## Study material
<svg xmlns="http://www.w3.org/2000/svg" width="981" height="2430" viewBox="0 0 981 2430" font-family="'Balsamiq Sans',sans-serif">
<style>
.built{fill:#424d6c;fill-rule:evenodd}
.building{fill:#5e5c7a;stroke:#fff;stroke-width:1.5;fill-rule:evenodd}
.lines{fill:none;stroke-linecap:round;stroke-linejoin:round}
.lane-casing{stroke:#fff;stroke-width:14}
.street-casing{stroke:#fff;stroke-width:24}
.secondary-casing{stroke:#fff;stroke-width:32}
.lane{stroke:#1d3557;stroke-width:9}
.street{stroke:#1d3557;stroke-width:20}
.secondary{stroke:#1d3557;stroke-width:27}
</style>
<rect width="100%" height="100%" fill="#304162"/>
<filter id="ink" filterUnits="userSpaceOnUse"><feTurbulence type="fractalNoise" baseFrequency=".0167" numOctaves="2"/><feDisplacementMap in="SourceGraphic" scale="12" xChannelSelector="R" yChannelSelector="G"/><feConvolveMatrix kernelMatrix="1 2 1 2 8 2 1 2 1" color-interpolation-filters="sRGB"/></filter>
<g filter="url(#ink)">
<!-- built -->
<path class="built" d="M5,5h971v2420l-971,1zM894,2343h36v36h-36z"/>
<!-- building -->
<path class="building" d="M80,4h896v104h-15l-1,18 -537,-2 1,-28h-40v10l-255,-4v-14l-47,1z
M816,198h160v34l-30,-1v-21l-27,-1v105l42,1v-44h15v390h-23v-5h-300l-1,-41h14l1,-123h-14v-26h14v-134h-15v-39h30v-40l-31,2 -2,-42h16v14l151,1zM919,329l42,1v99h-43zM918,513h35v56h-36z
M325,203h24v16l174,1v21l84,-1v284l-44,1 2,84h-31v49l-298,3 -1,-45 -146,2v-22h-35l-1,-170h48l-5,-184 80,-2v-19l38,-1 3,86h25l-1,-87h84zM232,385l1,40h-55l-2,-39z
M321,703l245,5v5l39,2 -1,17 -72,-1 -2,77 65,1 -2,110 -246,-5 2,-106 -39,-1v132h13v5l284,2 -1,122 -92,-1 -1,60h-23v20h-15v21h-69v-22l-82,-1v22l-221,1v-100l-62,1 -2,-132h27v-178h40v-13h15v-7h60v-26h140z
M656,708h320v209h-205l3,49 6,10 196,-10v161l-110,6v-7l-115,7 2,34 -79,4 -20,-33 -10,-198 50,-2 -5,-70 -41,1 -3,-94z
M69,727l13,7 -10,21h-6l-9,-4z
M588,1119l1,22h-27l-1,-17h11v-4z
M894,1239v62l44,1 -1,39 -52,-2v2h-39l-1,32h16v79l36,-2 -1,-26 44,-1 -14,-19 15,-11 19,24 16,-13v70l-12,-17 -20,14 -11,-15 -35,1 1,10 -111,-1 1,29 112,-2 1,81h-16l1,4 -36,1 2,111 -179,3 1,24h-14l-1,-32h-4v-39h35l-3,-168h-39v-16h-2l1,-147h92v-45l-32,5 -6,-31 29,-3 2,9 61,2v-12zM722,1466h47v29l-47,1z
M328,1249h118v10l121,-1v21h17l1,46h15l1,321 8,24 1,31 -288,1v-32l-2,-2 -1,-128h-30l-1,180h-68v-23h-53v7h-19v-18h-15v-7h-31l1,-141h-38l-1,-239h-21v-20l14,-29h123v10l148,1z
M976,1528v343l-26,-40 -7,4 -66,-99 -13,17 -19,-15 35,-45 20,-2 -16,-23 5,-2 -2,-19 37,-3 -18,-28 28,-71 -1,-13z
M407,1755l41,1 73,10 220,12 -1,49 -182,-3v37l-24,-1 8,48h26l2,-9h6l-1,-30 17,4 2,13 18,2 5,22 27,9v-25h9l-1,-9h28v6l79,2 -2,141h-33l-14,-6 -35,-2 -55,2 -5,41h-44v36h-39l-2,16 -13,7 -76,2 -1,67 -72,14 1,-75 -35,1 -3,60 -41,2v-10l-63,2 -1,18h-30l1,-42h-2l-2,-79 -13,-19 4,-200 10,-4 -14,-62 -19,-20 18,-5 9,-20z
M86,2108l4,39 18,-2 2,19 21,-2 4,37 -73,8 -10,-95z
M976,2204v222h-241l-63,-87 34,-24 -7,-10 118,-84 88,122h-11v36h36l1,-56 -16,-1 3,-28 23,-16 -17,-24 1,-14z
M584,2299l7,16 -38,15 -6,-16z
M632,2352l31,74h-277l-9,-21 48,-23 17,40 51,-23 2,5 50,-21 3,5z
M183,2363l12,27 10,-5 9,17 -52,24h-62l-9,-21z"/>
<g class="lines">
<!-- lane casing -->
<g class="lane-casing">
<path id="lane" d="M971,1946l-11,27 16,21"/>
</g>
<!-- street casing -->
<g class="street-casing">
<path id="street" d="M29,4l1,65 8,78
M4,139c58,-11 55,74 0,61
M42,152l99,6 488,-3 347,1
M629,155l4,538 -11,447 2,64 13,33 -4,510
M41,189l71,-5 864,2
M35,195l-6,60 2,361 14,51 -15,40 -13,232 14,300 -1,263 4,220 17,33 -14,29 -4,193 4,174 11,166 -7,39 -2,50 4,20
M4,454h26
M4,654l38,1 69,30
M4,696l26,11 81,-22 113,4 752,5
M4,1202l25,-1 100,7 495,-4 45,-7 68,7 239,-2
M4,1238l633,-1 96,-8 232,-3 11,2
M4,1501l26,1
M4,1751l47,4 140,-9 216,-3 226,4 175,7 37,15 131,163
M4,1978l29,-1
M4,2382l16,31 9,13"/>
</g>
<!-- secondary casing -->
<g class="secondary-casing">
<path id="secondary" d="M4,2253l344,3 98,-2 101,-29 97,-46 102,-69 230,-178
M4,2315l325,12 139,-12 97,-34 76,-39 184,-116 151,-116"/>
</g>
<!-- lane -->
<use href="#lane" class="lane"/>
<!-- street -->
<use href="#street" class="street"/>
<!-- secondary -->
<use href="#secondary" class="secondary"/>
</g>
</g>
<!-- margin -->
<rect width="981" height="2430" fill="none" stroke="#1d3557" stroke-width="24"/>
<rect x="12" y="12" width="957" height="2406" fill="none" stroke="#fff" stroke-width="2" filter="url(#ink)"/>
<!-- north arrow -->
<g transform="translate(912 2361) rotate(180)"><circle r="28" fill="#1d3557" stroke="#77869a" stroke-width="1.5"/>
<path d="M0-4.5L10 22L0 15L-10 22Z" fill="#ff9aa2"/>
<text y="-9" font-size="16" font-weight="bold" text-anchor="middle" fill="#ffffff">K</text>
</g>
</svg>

## What the task asks
Could you write out, exactly, each line of the data above from the one containing "97,-46 102,-69 230,-178" through the last, including both?

## Output below
<path id="secondary" d="M4,2253l344,3 98,-2 101,-29 97,-46 102,-69 230,-178
M4,2315l325,12 139,-12 97,-34 76,-39 184,-116 151,-116"/>
</g>
<!-- lane -->
<use href="#lane" class="lane"/>
<!-- street -->
<use href="#street" class="street"/>
<!-- secondary -->
<use href="#secondary" class="secondary"/>
</g>
</g>
<!-- margin -->
<rect width="981" height="2430" fill="none" stroke="#1d3557" stroke-width="24"/>
<rect x="12" y="12" width="957" height="2406" fill="none" stroke="#fff" stroke-width="2" filter="url(#ink)"/>
<!-- north arrow -->
<g transform="translate(912 2361) rotate(180)"><circle r="28" fill="#1d3557" stroke="#77869a" stroke-width="1.5"/>
<path d="M0-4.5L10 22L0 15L-10 22Z" fill="#ff9aa2"/>
<text y="-9" font-size="16" font-weight="bold" text-anchor="middle" fill="#ffffff">K</text>
</g>
</svg>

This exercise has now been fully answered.